● **Required tasks**:
(a) In the unifhy tutorial, what does the name unifhy stand for?
(b) List every keyword argument that the unifhy tutorial passes to unifhy.TimeDomain.from_start_end_step, together with the value it assigns to each.

Tutorial
This section showcases the basic usage of the modelling framework unifhy
(Unified Framework for Hydrology).
Important
To run this tutorial, you need to install the framework and the relevant science components to be used (here Artemis and RFM). To do so, run the following commands:
$ conda install unifhy
$ pip install unifhycontrib-artemis unifhycontrib-rfm
More details can be found in the installation section.
This tutorial is based on v0.1.0 of the framework, you can check the version you have just installed by starting a Python console and executing the following commands:
>>> import unifhy
>>> print(unifhy.__version__)
0.1.0
The input data required to run this tutorial can be found in the data
folder of the repository.
Configuring a Model
The central object in the framework is the Model
, which combines three
science components for the three compartments of the terrestrial water cycle.
The science components currently available to choose from are listed in
the science library section.
Each science component needs to be spatio-temporally discretised through
SpaceDomain
and TimeDomain
instances, to be given data contained in
a DataSet
instance, and to be given parameter and/or constant values.
See Fig. 3 for more details on how all these concepts are articulated together.
Time
TimeDomain
characterises the time dimension of a Component
, i.e.
the period and the temporal resolution.
>>> from datetime import datetime, timedelta
>>> timedomain = unifhy.TimeDomain.from_start_end_step(
... start=datetime(2017, 1, 1, 0, 0, 0),
... end=datetime(2017, 2, 1, 0, 0, 0),
... step=timedelta(hours=1),
... calendar='gregorian'
... )
>>> print(timedomain)
TimeDomain(
time (744,): [2017-01-01 00:00:00, ..., 2017-01-31 23:00:00] gregorian
bounds (744, 2): [[2017-01-01 00:00:00, ..., 2017-02-01 00:00:00]] gregorian
calendar: gregorian
units: seconds since 1970-01-01 00:00:00Z
period: 31 days, 0:00:00
timedelta: 1:00:00
)

● **Extracted records**:

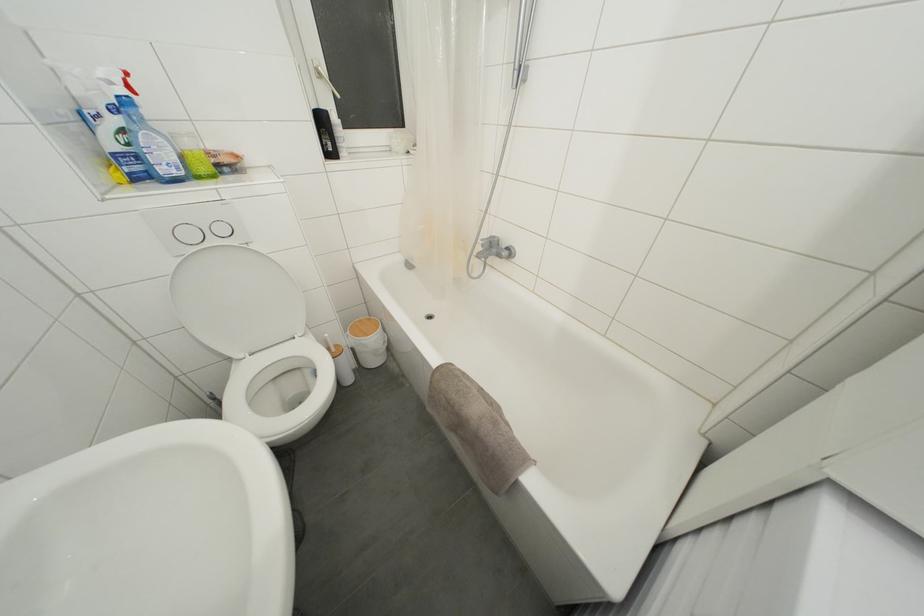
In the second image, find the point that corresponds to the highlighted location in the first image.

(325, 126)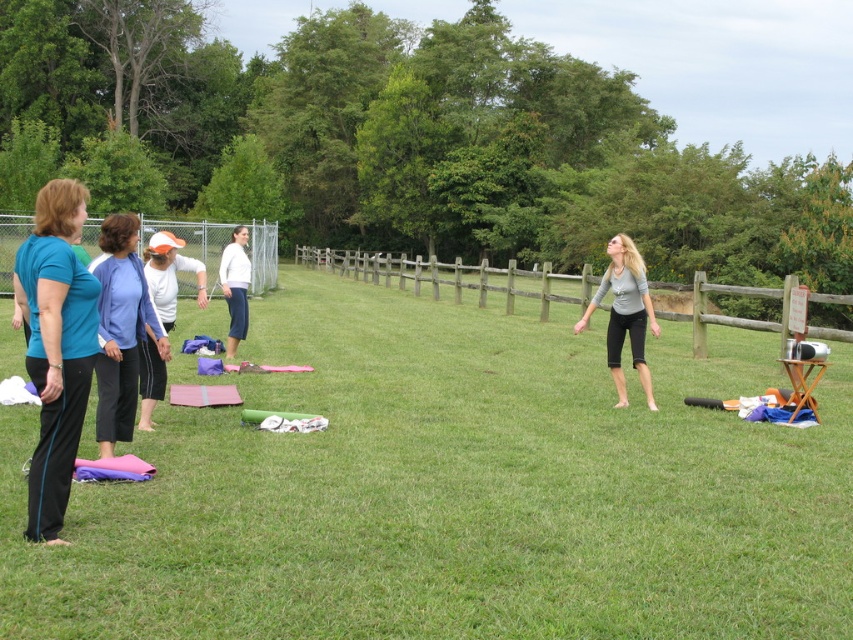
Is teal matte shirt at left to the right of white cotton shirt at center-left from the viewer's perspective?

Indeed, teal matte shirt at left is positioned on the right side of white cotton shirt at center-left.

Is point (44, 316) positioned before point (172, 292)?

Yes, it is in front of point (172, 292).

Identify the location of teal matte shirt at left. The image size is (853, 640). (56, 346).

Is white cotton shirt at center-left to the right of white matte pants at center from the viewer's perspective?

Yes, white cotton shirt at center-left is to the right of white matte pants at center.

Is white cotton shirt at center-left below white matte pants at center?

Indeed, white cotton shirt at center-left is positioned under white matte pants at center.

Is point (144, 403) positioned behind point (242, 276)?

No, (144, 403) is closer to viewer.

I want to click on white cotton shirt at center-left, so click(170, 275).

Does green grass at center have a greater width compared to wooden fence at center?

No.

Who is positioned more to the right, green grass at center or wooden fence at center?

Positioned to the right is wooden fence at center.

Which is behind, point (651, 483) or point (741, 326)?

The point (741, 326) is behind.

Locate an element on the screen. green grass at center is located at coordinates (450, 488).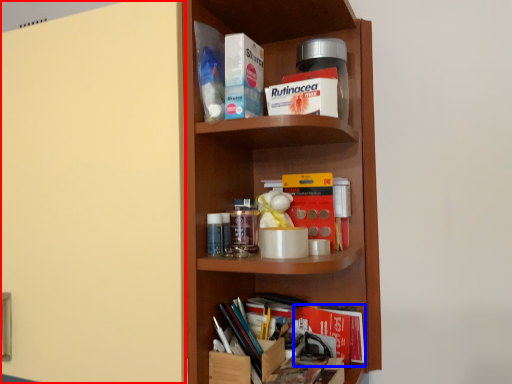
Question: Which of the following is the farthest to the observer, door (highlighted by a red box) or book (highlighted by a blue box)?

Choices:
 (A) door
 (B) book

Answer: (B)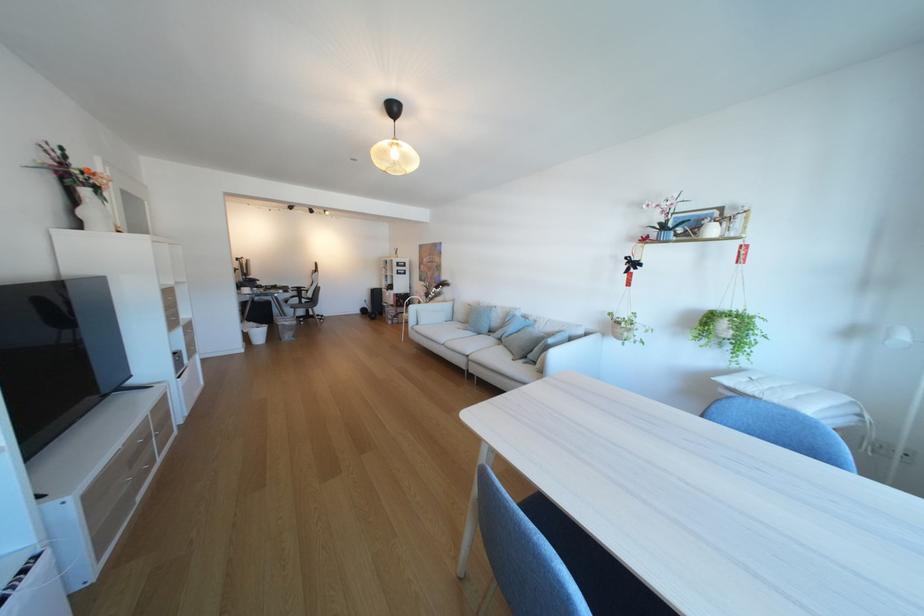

● **Solutions by task**:
(a) Unified Framework for Hydrology

(b)
- start: datetime(2017, 1, 1, 0, 0, 0)
- end: datetime(2017, 2, 1, 0, 0, 0)
- step: timedelta(hours=1)
- calendar: 'gregorian'